**ANWEISUNGEN**:
1) Gib jeden Satz des Absatzes, der im Text zur Landtagswahl in Sachsen zwischen den beiden Überschriften steht, einzeln wieder.
2) Schreibe den Text zur Landtagswahl in Sachsen im Anschluss an seine letzte Überschrift weiter.

**TEXTABSCHNITT**:
-.-.-

Landtagswahl in Sachsen: Zeit zu handeln

Heute ist der vierte Geburtstag von PEGIDA. In ungefähr zehneinhalb Monaten ist Landtagswahl in Sachsen. Es wird Zeit, dass wir mal uns darüber unterhalten. Denn wenn wir ehrlich sind, ist der ehemals hochgelobte Freistaat im Osten der Republik kurz davor, zum „Failed State“ erklärt zu werden. Obwohl ich nicht mehr wirklich politisch bloggen will, ist genau das mein Thema im Abwasch der Woche.

Landtagswahl in Sachsen: Was steht uns bevor?

-.-.-

**GESPEICHERTE DATEN**:
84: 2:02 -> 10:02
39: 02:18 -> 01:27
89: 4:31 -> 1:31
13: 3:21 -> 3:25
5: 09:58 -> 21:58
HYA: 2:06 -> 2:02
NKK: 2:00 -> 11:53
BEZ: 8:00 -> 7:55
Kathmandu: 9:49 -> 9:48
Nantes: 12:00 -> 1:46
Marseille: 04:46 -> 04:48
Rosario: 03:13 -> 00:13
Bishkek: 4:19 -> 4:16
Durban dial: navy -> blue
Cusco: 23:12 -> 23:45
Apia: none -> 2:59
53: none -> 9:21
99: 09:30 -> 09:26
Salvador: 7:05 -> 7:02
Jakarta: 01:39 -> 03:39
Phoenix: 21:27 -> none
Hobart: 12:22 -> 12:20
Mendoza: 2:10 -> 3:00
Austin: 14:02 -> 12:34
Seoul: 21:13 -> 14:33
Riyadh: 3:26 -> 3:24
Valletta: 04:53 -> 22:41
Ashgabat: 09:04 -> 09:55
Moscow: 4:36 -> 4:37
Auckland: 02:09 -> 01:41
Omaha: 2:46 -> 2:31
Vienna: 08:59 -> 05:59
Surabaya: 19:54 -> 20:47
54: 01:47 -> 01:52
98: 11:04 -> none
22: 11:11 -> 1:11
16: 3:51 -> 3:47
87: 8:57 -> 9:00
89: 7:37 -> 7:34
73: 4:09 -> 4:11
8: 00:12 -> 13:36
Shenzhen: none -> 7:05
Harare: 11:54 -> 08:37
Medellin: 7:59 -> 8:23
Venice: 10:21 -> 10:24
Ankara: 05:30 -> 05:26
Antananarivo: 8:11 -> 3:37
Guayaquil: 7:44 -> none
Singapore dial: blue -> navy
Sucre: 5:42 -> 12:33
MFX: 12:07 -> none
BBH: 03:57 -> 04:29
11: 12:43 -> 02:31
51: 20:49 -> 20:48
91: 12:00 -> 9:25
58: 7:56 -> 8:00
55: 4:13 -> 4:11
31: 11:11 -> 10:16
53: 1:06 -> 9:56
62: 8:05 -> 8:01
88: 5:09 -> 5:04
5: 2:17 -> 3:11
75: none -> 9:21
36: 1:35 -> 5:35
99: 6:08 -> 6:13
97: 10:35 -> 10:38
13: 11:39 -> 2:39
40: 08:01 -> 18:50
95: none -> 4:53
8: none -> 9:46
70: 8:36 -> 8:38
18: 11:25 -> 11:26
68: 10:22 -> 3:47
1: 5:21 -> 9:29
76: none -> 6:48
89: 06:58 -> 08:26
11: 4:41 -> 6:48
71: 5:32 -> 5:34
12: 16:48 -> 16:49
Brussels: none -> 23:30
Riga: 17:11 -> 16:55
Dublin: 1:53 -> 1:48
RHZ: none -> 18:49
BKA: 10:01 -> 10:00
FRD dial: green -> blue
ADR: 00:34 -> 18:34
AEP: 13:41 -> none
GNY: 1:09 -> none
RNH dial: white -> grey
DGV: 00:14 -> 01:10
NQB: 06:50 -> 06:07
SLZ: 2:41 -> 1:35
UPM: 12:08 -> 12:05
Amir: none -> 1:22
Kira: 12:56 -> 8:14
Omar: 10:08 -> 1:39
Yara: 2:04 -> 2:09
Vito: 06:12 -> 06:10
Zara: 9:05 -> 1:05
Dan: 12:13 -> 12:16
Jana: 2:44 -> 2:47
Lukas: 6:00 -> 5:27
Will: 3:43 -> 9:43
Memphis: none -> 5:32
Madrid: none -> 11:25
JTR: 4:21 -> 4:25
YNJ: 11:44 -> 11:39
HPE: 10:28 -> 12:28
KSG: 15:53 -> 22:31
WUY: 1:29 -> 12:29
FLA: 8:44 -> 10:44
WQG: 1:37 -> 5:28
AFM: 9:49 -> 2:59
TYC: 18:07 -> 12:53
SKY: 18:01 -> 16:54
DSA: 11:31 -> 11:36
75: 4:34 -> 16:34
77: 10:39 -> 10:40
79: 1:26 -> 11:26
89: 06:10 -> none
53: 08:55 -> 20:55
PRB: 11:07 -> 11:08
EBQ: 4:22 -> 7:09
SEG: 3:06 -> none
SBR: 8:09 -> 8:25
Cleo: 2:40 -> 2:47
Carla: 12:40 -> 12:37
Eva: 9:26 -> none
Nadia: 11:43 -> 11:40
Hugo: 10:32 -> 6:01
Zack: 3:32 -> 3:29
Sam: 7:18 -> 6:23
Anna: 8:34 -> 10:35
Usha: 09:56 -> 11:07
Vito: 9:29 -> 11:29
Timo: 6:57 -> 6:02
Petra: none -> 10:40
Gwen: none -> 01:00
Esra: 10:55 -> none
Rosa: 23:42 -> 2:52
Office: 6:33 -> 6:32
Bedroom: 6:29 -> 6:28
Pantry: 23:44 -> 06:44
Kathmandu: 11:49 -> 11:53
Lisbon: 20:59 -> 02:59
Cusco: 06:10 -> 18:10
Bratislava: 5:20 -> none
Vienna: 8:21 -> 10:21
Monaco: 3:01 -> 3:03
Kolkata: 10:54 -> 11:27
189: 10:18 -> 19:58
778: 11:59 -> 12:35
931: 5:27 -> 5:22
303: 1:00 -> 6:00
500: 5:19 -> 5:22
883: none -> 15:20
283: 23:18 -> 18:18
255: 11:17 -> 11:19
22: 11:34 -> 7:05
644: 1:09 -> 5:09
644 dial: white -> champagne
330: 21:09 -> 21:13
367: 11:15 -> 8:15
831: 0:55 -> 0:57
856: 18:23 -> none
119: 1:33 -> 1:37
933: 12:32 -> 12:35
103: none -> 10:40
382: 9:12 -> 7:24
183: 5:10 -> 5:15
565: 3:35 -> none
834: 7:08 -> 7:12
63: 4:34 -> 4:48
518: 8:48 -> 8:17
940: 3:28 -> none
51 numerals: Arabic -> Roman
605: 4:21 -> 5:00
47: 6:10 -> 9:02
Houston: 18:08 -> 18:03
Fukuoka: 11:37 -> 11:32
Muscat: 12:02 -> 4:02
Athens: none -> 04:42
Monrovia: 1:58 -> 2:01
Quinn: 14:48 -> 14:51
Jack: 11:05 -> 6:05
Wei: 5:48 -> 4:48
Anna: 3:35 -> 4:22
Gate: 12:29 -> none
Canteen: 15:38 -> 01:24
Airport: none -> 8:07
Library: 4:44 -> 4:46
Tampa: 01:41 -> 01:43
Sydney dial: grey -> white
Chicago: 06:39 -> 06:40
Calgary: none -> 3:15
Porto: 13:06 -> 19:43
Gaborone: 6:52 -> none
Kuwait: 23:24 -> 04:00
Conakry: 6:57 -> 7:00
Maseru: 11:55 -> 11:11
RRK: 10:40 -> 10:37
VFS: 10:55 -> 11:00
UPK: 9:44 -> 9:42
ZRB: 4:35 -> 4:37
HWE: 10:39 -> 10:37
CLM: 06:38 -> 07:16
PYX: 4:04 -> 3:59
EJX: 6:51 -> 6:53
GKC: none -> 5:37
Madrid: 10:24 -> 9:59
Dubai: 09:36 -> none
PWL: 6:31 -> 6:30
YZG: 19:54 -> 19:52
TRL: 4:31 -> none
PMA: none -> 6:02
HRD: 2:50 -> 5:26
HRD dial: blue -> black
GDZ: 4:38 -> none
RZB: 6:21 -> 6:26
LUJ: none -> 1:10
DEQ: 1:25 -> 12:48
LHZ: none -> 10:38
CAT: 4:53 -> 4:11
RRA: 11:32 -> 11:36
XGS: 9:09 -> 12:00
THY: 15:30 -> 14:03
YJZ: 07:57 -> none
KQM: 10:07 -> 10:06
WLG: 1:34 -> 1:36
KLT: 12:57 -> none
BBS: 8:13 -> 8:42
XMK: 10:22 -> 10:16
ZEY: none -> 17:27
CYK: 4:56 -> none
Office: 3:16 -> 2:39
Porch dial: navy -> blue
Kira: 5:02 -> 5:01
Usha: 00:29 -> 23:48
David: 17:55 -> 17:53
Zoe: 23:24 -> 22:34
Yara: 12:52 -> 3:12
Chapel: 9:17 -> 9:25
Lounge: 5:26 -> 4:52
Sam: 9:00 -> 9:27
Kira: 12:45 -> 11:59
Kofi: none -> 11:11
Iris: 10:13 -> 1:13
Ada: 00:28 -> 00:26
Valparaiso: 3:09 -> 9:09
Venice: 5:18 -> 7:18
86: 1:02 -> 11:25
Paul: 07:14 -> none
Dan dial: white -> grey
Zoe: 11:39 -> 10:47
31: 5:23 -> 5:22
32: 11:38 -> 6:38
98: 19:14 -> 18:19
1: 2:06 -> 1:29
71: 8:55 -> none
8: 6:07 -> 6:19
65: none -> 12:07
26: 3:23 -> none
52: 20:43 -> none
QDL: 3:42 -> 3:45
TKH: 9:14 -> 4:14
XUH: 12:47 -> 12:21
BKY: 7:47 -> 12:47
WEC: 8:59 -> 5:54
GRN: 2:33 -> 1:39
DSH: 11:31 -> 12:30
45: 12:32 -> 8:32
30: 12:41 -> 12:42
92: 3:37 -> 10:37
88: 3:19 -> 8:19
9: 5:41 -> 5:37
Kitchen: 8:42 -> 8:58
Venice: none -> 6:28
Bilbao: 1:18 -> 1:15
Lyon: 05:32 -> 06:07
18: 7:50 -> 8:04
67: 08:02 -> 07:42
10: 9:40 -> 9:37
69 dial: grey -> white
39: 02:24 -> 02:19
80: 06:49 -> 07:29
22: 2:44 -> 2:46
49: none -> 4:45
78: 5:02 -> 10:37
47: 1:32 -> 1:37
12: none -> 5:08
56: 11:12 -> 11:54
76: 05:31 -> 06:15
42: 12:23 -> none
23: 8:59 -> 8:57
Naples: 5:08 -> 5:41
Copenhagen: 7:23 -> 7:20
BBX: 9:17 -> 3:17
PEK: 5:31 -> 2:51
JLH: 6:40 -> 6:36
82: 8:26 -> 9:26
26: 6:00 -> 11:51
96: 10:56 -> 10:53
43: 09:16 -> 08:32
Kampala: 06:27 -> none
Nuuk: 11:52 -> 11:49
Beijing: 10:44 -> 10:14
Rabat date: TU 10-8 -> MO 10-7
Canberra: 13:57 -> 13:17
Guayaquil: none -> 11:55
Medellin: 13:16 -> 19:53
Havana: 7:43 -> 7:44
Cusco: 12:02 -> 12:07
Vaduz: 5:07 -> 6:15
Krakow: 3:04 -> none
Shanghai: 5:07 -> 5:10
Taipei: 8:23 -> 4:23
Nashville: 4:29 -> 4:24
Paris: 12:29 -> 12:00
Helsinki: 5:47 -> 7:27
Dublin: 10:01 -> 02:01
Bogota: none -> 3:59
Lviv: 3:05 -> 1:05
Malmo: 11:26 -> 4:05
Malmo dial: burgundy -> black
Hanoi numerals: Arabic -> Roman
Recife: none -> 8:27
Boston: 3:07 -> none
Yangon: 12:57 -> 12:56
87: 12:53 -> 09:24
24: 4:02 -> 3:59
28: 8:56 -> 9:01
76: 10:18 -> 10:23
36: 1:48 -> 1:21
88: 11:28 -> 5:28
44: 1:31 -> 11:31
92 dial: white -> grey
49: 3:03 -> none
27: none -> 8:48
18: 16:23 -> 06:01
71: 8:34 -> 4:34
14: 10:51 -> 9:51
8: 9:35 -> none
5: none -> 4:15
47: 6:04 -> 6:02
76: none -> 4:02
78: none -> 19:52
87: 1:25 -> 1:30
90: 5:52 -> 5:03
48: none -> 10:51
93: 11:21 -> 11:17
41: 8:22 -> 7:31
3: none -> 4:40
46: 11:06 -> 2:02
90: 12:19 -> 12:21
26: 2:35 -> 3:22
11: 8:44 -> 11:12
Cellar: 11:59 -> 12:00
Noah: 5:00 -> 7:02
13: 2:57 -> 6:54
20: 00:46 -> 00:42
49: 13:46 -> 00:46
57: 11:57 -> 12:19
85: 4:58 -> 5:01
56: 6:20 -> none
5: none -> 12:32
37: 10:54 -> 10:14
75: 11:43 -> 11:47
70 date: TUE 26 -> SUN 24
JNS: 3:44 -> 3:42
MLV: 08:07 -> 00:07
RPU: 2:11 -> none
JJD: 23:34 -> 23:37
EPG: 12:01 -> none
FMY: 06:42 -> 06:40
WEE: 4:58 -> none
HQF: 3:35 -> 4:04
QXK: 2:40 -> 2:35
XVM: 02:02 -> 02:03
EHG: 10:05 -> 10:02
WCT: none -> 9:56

-.-.-

**ANTWORTEN**:
1)
- Heute ist der vierte Geburtstag von PEGIDA.
- In ungefähr zehneinhalb Monaten ist Landtagswahl in Sachsen.
- Es wird Zeit, dass wir mal uns darüber unterhalten.
- Denn wenn wir ehrlich sind, ist der ehemals hochgelobte Freistaat im Osten der Republik kurz davor, zum „Failed State“ erklärt zu werden.
- Obwohl ich nicht mehr wirklich politisch bloggen will, ist genau das mein Thema im Abwasch der Woche.

2)
Voraussichtlich am 01. September 2019 wird die Landtagswahl in Sachsen stattfinden. Wenn alles so weitergeht wie bisher, werden wir in Sachsen erleben, wie es ist, wenn eine Landesregierung wild zusammengepuzzelt werden muss, will man nicht mit extremen Kräften im Bett liegen. Im Folgenden mal eine kurze Übersicht darüber, was so der aktuelle Trend von Anfang September 2018 ist:

ParteiErgebnis 2014Trend 2018+/-
CDU39,4%29,7%-9,7%
LINKE18,9%18,4%-0,5%
SPD12,4%10,6%-1,8%
AFD9,7%24,5%+14,8%
GRÜNE5,7%6,5%+0,8%
NPD4,9%0,00%-4,9%
FDP3,8%5,9%+2,1%
FREIE WÄHLER1,6%2,0%+0,4%
Sonstige3,5%3,9%+0,4%

Wie Sie sehen, wird die AFD der übergroße Wahlgewinner sein. Und die CDU wird der übergroße Wahlverlierer sein. Meine Fresse! Sachsen! Jede vierte Stimme für Rechtsextreme? Spinnt ihr? Ich sauge mir das ja nicht aus den Fingern, das kann man überall nachlesen, zum Beispiel hier. Jetzt kann ich viel behaupten, dass das eine Demokratie aushalten muss, wie hier. Aber nochmal: Jede vierte Stimme!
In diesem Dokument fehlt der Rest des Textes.